== TEXTO DA PÁGINA
Entre vários começos, isso se inicia com Poe (uma geração anterior a Cézanne) e o par O corvo / A filosofia da composição. O poema mais “romântico” da história é o menos romântico da literatura. Pois fruto, não da alma sensível do poeta, mas do controle das variáveis do poema. Sua construção começa pela escolha da letra o, por ser a mais grave, não pela gravidade da dor do personagem enlutado. E foi num jogo construtivo de círculos concêntricos a partir do o que Poe chegaria a todas as demais variáveis do poema, formais (poéticas), semânticas e narrativas (o corvo foi primeiro pensado como um papagaio, pois ele precisava de um ser falante – a fim de realizar para o personagem a gravidade sonora do o, que levou à gravidade ominosa da palavra nevermore –, sem poder, porém, introduzir outra pessoa, para sustentar a programada solidão extrema da cena). As famosas notas de Eliot a The waste land tem natureza equivalente, assim como as teorizações das várias vanguardas, chegando, no caso brasileiro, ao discurso sistemático de Cabral sobre sua obra, condensado no neologismo “antilirismo”. Se o poema de Poe fosse lido ingenuamente, seria lido erradamente. Se a arte das vanguardas não fosse discutida, descrita e afirmada, seria incompreensível, além de inaceitável (a autonomia moderna da arte nasce, de forma apenas aparentemente paradoxal, vinculada à necessidade de sua análise, vale dizer, de sua crítica).

A arte como ciência e consciência da arte deriva, por sua vez, da arte como des-ilusão. Todo artista sempre soube que arte é artefato. Da Vinci, século XV: “A pintura é coisa mental”. E treino manual e técnico, a ser praticado nos ateliês de artes e ofícios. Técnica que, até o século XIX, esteve porém a serviço da imitação da realidade, logo, da ilusão figurativa (ou narrativa). O Inocêncio X de Velásquez é o retrato de Inocêncio X. O Inocêncio X de Francis Bacon é o retrato do Inocêncio X de Velásquez. Quando Poe escreve um perfeito poema romântico, ele o faz para demonstrar não se tratar de um perfeito poema romântico. A arte moderna é a arte da perda da possibilidade de ingenuidade. After such knowledge, what forgiviness?
====
== MATERIAL
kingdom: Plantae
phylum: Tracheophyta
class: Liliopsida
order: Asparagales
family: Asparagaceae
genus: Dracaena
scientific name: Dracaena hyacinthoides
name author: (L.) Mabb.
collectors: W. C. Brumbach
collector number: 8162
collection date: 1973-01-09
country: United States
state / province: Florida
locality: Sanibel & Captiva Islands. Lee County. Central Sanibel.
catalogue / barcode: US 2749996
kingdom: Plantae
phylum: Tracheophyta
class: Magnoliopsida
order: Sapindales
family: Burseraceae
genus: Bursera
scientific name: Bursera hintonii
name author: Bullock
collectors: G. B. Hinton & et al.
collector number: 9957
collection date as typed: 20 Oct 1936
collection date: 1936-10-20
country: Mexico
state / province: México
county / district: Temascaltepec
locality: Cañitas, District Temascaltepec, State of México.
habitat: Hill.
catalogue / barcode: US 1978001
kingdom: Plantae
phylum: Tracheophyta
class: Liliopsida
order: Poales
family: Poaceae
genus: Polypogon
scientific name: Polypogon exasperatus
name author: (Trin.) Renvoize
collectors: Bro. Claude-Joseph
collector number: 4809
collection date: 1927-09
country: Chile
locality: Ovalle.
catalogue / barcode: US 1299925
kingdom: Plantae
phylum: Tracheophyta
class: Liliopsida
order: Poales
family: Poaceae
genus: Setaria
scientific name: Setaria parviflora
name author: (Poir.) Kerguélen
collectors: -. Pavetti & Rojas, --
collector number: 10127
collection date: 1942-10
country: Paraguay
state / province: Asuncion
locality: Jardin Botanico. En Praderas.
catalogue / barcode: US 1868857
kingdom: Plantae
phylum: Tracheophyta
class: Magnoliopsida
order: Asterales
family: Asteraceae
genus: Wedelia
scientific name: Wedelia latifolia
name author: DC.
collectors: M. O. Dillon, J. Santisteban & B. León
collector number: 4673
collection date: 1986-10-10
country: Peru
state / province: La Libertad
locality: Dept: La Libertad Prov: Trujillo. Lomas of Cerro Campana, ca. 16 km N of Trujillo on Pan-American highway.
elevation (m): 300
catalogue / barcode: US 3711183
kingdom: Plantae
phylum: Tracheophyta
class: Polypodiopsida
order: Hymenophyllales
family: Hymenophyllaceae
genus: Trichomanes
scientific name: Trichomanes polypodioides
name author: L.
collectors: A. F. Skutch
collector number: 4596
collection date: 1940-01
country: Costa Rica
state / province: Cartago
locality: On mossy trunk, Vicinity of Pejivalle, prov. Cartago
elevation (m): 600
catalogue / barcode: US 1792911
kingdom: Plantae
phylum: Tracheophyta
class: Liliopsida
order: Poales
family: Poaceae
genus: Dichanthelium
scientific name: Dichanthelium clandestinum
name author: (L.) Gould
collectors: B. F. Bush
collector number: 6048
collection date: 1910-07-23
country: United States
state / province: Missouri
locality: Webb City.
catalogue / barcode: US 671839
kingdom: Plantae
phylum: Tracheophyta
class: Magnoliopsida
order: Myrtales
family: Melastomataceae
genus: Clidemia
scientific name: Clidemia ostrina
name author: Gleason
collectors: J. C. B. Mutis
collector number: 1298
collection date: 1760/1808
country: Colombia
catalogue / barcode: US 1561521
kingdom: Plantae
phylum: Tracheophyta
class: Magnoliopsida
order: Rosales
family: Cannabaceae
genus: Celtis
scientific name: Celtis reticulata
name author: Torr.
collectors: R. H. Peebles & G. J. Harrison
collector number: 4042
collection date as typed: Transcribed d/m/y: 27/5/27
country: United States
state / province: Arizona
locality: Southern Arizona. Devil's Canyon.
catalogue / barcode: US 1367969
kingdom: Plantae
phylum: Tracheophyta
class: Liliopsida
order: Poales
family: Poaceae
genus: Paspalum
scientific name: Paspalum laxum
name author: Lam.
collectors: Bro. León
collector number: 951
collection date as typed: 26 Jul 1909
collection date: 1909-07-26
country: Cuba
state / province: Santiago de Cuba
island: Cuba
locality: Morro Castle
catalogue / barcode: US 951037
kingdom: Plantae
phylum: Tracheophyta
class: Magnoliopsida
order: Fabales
====
TAREFAS A REALIZAR:
[a] Reescreva em forma de lista o parágrafo do texto sobre arte moderna que começa por "A arte como ciência e consciência da arte", preservando seus fatos principais.
[b] Responda, com base no texto sobre arte moderna, às perguntas abaixo:
(i) Por qual letra começa a construção de O corvo, e por que ela foi escolhida?
(ii) Qual neologismo condensa o discurso sistemático de Cabral sobre sua obra?
(iii) De que é retrato o Inocêncio X de Francis Bacon?
[c] Dê continuidade ao texto sobre arte moderna a partir do ponto em que ele se encerra.
Os itens não têm qualquer relação com as tarefas propostas.

RESPOSTAS POR TAREFA:
[a]
- A arte como ciência e consciência da arte deriva da arte como des-ilusão.
- Todo artista sempre soube que arte é artefato. Da Vinci, no século XV, afirmou que "a pintura é coisa mental".
- A pintura também é treino manual e técnico, praticado nos ateliês de artes e ofícios.
- Até o século XIX, essa técnica serviu à imitação da realidade, isto é, à ilusão figurativa ou narrativa.
- O Inocêncio X de Velásquez é o retrato de Inocêncio X. O Inocêncio X de Francis Bacon é o retrato do Inocêncio X de Velásquez.
- Poe escreve um perfeito poema romântico para demonstrar que não se trata de um perfeito poema romântico.
- A arte moderna é a arte da perda da possibilidade de ingenuidade.

[b]
(i) Começa pela letra o, escolhida por ser a mais grave.
(ii) O neologismo é "antilirismo".
(iii) É o retrato do Inocêncio X de Velásquez.

[c]
Gertrude Stein talvez tenha sido a mais lúcida pensadora da arte moderna entre os autores de prosa de ficção. Basta ler as poucas passagens referidas por Flora Süssekind no conciso e igualmente lúcido ensaio incluído como posfácio à recente reedição dos contos de Três vidas (SP, Cosacnaify, 2008, 241 pp., tradução Vanessa Bárbara; a [bela] edição conta, ainda, com uma bibliografia comentada de Süssekind – “Sugestões de leitura” – e com um apêndice, trazendo fragmentos do segundo conto, Melanctha, já traduzido integralmente no corpo do volume, agora em versão de Caetano Veloso, o que pouco lhe acrescenta). Stein sabia, talvez mais ou melhor do que qualquer outro prosador moderno, das demandas impostas por uma arte verbal des-iludida. O problema, porém, é que nem todas as demandas podem ser satisfatoriamente satisfeitas.

Gertrude Stein é uma artista moderna que não segue exatamente o caminho inaugurado por Poe. Ela teoriza, é verdade, em textos e entrevistas. Mas, principalmente, incorpora ou tenta incorporar a des-ilusão da arte moderna à própria linguagem. Fazer isso na pintura tem um caminho evidente (ao menos depois de feito…): desfazer o ilusionismo tridimensional da perspectiva imposto à bidimensionalidade da tela, e em seguida desfazer o próprio figurativismo. Abstracionismo via cubismo. O problema que se coloca para a linguagem verbal é, porém, diferente. E maior.

Três vidas equivalem, na obra de Stein, aos Dublinenses de Joyce, sua verdadeira obra inaugural (1909). Mas enquanto Joyce parte de Ibsen, Stein parte de Flaubert, aquele dos Três contos. O que importa aqui não é, porém, o fato de se tratar igualmente de três narrativas curtas, ou de as narrativas de Stein tomarem claramente como modelo um dos contos de Flaubert, Félicité, ou seja, a descrição da vida e da pessoa de uma criada. O que importa é a aguda percepção lingüística de Stein sobre as questões construtivas da prosa. É surpreendente, dada a anemia conceitual dos autores contemporâneos sobre sua própria arte (e talvez apenas neste sentido eles sejam, de fato, pós-modernos…), ler uma escritora discutindo as respectivas naturezas, as necessárias relações e os possíveis usos da frase vis à vis o parágrafo. Mas não é surpreendente, dada a lição moderna inaugural de Poe.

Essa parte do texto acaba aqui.